[TASK STATEMENT] Show every line in the material that contains the word "Arbeit". Only matches with the same uppercase and lowercase letters count.

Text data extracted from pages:

= Beginning of Section =

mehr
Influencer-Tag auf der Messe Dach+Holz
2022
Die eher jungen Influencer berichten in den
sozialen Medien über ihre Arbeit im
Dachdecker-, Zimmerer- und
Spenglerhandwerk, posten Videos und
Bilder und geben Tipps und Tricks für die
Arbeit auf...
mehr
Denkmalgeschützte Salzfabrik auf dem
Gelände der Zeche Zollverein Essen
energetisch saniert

= End of Section =

[RESULT OF THIS TASK]
sozialen Medien über ihre Arbeit im
Arbeit auf...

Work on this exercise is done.